Divide using synthetic division $$ ( 3x^{3}+7x^{2}-1 ) \div ( x+2 ) $$
Answer
The synthetic division table is:
$$ \begin{array}{c|rrrr}-2&3&7&0&-1\\& & -6& -2& \color{black}{4} \\ \hline &\color{blue}{3}&\color{blue}{1}&\color{blue}{-2}&\color{orangered}{3} \end{array} $$The solution is:
$$ \frac{ 3x^{3}+7x^{2}-1 }{ x+2 } = \color{blue}{3x^{2}+x-2} ~+~ \frac{ \color{red}{ 3 } }{ x+2 } $$Explanation
Step 1 : Write down the coefficients of the dividend into division table. Put the zero from $ x + 2 = 0 $ ( $ x = \color{blue}{ -2 } $ ) at the left.
$$ \begin{array}{c|rrrr}\color{blue}{-2}&3&7&0&-1\\& & & & \\ \hline &&&& \end{array} $$Step 1 : Bring down the leading coefficient to the bottom row.

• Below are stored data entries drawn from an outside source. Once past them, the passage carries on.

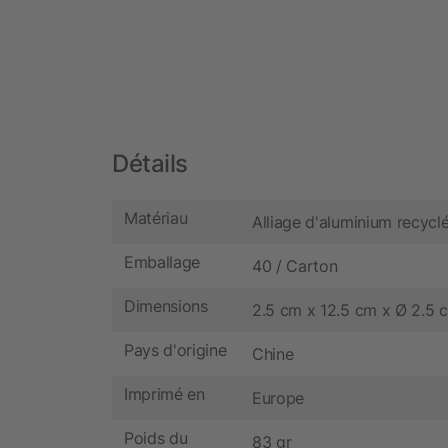
Détails
Matériau
Alliage d'aluminium recycl
Emballage
40 / Carton
Dimensions
2.5 cm x 12.5 cm x Ø 2.5 
Pays d'origine
Chine
Imprimé en
Europe
Poids du
83 gr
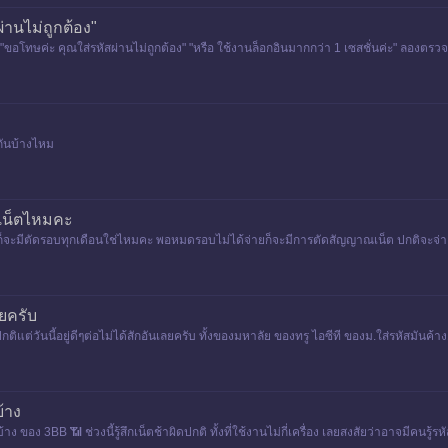
่านไม่ถูกต้อง"
"ขอโทษค่ะ คุณใส่รหัสผ่านไม่ถูกต้อง" "หรือ ใช้งานล็อกอินมากกว่า 1 เซสชั่นค่ะ" ลองตรวจ
กันบ้างไหม
ีเน็ตไหมคะ
็จะมีตัดรอบทุกเดือนใช่ไหมคะ พอหมดรอบไม่ได้จ่ายก็จะมีการตัดสัญญาณเน็ต ปกติจะจ่ายท
ยครับ
กติแต่วันนี้อยู่ดีๆต่อไม่ได้สักอันเลยครับ ทั้งของมหาลัย ของทรู ไอซีที ของม.ใส่รหัสมันค้า
้าง
 ของ 3BB 📶 ช่วงนี้รู้สึกเน็ตช้าผิดปกติ ทั้งที่ใช้งานไม่กี่เครื่อง เลยสงสัยว่าอาจมีคนรู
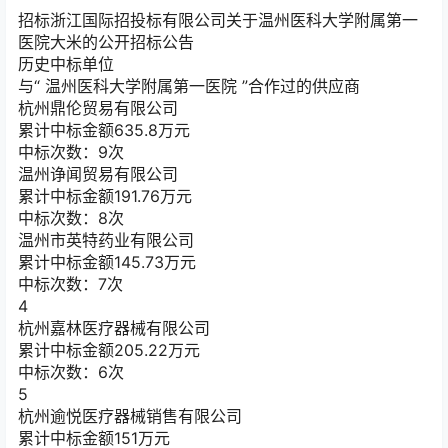
招标
浙江国际招投标有限公司关于温州医科大学附属第一
医院大米的公开招标公告
历史中标单位
与“
温州医科大学附属第一医院
”合作过的供应商
杭州鼎伦贸易有限公司
累计中标金额
635.8
万元
中标次数：9次
温州诤闻贸易有限公司
累计中标金额
191.76
万元
中标次数：8次
温州市英特药业有限公司
累计中标金额
145.73
万元
中标次数：7次
4
杭州嘉林医疗器械有限公司
累计中标金额
205.22
万元
中标次数：6次
5
杭州逾悦医疗器械销售有限公司
累计中标金额
151
万元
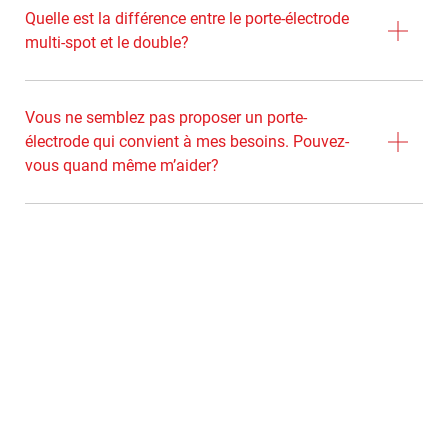
Quelle est la différence entre le porte-électrode
multi-spot et le double?
Vous ne semblez pas proposer un porte-
électrode qui convient à mes besoins. Pouvez-
vous quand même m’aider?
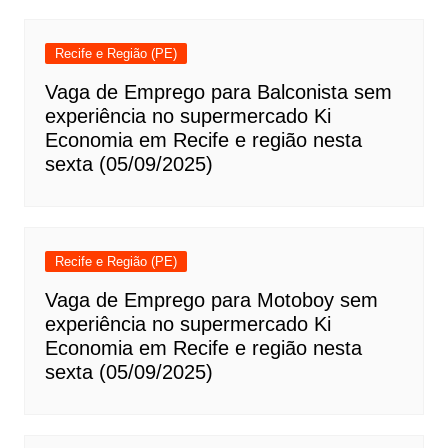
Recife e Região (PE)
Vaga de Emprego para Balconista sem
experiência no supermercado Ki
Economia em Recife e região nesta
sexta (05/09/2025)
Recife e Região (PE)
Vaga de Emprego para Motoboy sem
experiência no supermercado Ki
Economia em Recife e região nesta
sexta (05/09/2025)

$$ \begin{array}{c|rrrr}-2&\color{orangered}{ 3 }&7&0&-1\\& & & & \\ \hline &\color{orangered}{3}&&& \end{array} $$Step 2 : Multiply by the number on the left, and carry the result into the next column: $ \color{blue}{ -2 } \cdot \color{blue}{ 3 } = \color{blue}{ -6 } $.
$$ \begin{array}{c|rrrr}\color{blue}{-2}&3&7&0&-1\\& & \color{blue}{-6} & & \\ \hline &\color{blue}{3}&&& \end{array} $$Step 3 : Add down last column: $ \color{orangered}{ 7 } + \color{orangered}{ \left( -6 \right) } = \color{orangered}{ 1 } $
$$ \begin{array}{c|rrrr}-2&3&\color{orangered}{ 7 }&0&-1\\& & \color{orangered}{-6} & & \\ \hline &3&\color{orangered}{1}&& \end{array} $$Step 4 : Multiply by the number on the left, and carry the result into the next column: $ \color{blue}{ -2 } \cdot \color{blue}{ 1 } = \color{blue}{ -2 } $.
$$ \begin{array}{c|rrrr}\color{blue}{-2}&3&7&0&-1\\& & -6& \color{blue}{-2} & \\ \hline &3&\color{blue}{1}&& \end{array} $$Step 5 : Add down last column: $ \color{orangered}{ 0 } + \color{orangered}{ \left( -2 \right) } = \color{orangered}{ -2 } $
$$ \begin{array}{c|rrrr}-2&3&7&\color{orangered}{ 0 }&-1\\& & -6& \color{orangered}{-2} & \\ \hline &3&1&\color{orangered}{-2}& \end{array} $$Step 6 : Multiply by the number on the left, and carry the result into the next column: $ \color{blue}{ -2 } \cdot \color{blue}{ \left( -2 \right) } = \color{blue}{ 4 } $.
$$ \begin{array}{c|rrrr}\color{blue}{-2}&3&7&0&-1\\& & -6& -2& \color{blue}{4} \\ \hline &3&1&\color{blue}{-2}& \end{array} $$Step 7 : Add down last column: $ \color{orangered}{ -1 } + \color{orangered}{ 4 } = \color{orangered}{ 3 } $
$$ \begin{array}{c|rrrr}-2&3&7&0&\color{orangered}{ -1 }\\& & -6& -2& \color{orangered}{4} \\ \hline &\color{blue}{3}&\color{blue}{1}&\color{blue}{-2}&\color{orangered}{3} \end{array} $$Bottom line represents the quotient $ \color{blue}{ 3x^{2}+x-2 } $ with a remainder of $ \color{red}{ 3 } $.